20th Aug, 2017

Leamington man swaps regency charm for Borneo rainforests

Sophie Heaviside 20th Apr, 2017 Updated: 21st Apr, 2017

AARON Gekoski has swapped the big city for the wildlife of Borneo.

From training to become a ranger with Sabah’s Wildlife Rescue Unit to highlighting the damage shark finning causes, the 36 year-old from Leamington is living a much different life than the one he left in London.

Aaron was in his 20s and co-owned a modeling agency in London but he wanted to see more of the world.

He decided to follow his childhood dream of wildlife film-making and signed up to an intensive month long film course in South Africa’s Kruger National Park, before traveling to Mozambique to learn more about underwater filming.

It was there he met documentary makers who were working on a project following the devastating effects of shark finning has on marine life. The fins are the principal ingredient of Asian delicacy shark fin soup. After having their fin cut off the sharks are thrown back into sea, and unable to swim, they die.

Aaron became interested in highlighting and filming human-animal conflicts in Africa and has since followed the mass sacrifice of sea turtles, lived on board a commercial tuna fishing vessel in South Africa, and even gone on an undercover mission with marines to expose Namibia’s annual seal cull.

The former Trinity School pupil has now turned presenter for his latest project ‘Borneo Wildlife Warriors’.

The series follows a wildlife rescue unit which is on call 24/7 all year round to deal with human-animal conflict around the largest island in Asia.
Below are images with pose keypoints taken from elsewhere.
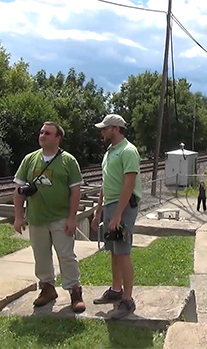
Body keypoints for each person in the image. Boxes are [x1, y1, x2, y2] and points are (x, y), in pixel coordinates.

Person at [12, 121, 86, 313]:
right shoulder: (30, 159)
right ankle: (47, 288)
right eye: (41, 132)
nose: (42, 135)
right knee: (41, 256)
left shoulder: (68, 161)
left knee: (66, 256)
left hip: (61, 217)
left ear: (58, 138)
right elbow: (18, 189)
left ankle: (74, 291)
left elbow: (76, 191)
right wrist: (18, 216)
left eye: (48, 133)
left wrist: (72, 218)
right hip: (37, 218)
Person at [91, 114, 142, 319]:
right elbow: (106, 184)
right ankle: (116, 290)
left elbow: (129, 184)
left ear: (116, 128)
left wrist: (118, 215)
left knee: (123, 251)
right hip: (112, 206)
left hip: (124, 207)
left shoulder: (128, 151)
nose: (102, 132)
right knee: (113, 249)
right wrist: (98, 211)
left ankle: (128, 300)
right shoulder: (110, 152)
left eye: (105, 128)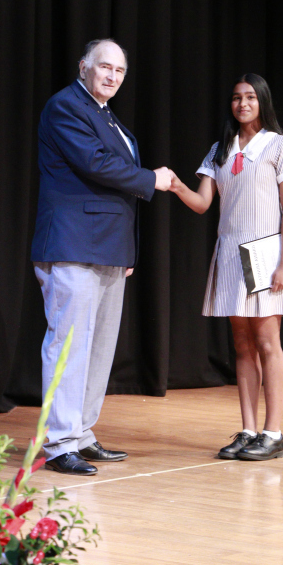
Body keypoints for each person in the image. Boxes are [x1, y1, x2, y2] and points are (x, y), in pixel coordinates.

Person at [31, 39, 171, 475]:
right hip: (73, 243)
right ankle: (59, 444)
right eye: (105, 67)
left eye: (120, 70)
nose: (112, 76)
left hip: (108, 247)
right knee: (69, 345)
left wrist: (126, 250)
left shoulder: (106, 115)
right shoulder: (66, 106)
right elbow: (94, 164)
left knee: (99, 347)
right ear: (83, 67)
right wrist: (150, 178)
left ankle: (81, 433)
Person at [169, 74, 283, 461]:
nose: (242, 103)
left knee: (267, 342)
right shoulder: (220, 149)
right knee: (242, 345)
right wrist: (176, 184)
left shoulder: (280, 146)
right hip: (230, 252)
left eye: (250, 97)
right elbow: (202, 203)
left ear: (263, 101)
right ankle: (248, 430)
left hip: (265, 252)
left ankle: (273, 433)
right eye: (236, 98)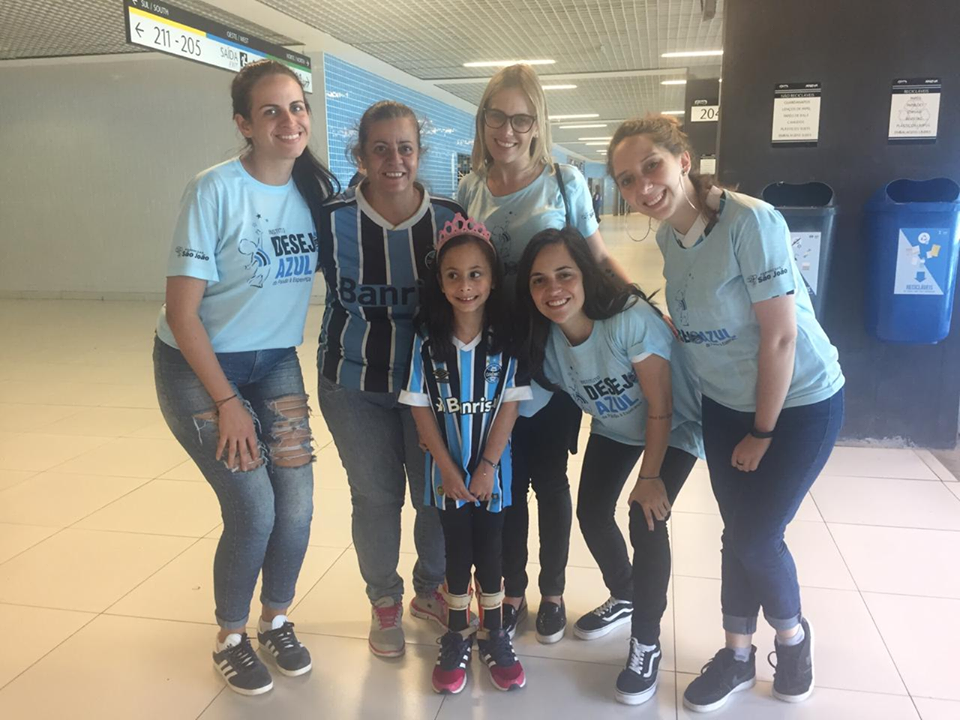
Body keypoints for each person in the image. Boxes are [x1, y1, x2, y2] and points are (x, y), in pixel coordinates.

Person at [608, 114, 845, 712]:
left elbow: (781, 339)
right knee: (735, 533)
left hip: (799, 401)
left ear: (682, 161)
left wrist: (762, 431)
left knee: (758, 536)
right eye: (628, 180)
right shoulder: (667, 239)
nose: (643, 188)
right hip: (724, 406)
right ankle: (738, 653)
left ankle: (792, 640)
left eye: (651, 167)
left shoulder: (752, 220)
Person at [153, 59, 337, 696]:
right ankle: (231, 635)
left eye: (297, 108)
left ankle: (276, 619)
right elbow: (181, 314)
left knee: (298, 505)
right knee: (255, 509)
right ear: (244, 124)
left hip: (274, 360)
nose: (290, 121)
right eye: (271, 111)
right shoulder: (214, 190)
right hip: (198, 365)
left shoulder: (316, 191)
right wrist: (227, 401)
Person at [457, 63, 631, 644]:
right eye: (496, 117)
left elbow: (598, 260)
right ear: (482, 121)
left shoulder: (564, 182)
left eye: (521, 119)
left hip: (552, 357)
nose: (507, 130)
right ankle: (511, 591)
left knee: (549, 479)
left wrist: (648, 315)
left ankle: (552, 591)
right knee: (504, 477)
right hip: (489, 359)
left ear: (537, 125)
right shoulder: (470, 188)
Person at [516, 227, 702, 705]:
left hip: (677, 422)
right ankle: (626, 594)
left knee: (645, 519)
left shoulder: (628, 321)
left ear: (586, 275)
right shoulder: (550, 346)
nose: (553, 290)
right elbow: (522, 405)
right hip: (617, 426)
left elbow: (661, 406)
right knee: (592, 512)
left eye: (564, 275)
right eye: (539, 281)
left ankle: (647, 644)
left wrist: (650, 477)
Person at [314, 100, 463, 658]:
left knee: (432, 495)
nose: (394, 159)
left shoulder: (449, 218)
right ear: (360, 155)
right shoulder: (331, 219)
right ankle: (383, 601)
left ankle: (430, 591)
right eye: (380, 148)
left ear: (420, 154)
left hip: (431, 389)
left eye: (405, 148)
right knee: (375, 497)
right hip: (352, 385)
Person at [400, 214, 529, 694]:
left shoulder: (505, 340)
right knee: (456, 555)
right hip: (448, 477)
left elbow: (510, 408)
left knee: (491, 554)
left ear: (493, 279)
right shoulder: (427, 342)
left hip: (493, 478)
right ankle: (457, 633)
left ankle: (494, 632)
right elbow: (420, 412)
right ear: (440, 281)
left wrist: (488, 467)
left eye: (476, 274)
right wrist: (451, 470)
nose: (465, 285)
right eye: (453, 275)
Aaron told The Observer: “On one mission we spent a week trying to capture an elephant in a plantation so we could move it back into the jungle out of harm’s way.

“Every time we snuck up on it at sunrise, it would do a runner into a small patch of jungle with us in hot pursuit.

“One day we got completely lost in the jungle for ten hours with no food or water – we were quite worried at one point.

“After finally bringing it to a standstill with enough sedation, the elephant charged us one last time. We finally managed to tether it to some trees, it took us a couple more days to get it into a cage and onto a van, before driving it back into the jungle.

“We returned to the base in Sepilok and were told we had to capture a mother and baby orangutan. After managing to dart the mother, the baby shook her body and – clearly thinking she was dead – did a runner.

“Myself and vet Dr Laura Benedict managed to catch him just as he was making his way up a tree. Baby and mother were taken back to the centre and checked over for disease and released into the jungle a few weeks later, far from human settlements.

“It was a mentally and physically draining fortnight.”

Living some 7,000 miles away from home is not always easy, but Aaron says his family have been amazingly supportive.

He added: ” I owe them so much – without their support I’d never have been able to do this.

“My parents always said ‘you can do anything you put your mind to’ and after a while, you realise they’re right.”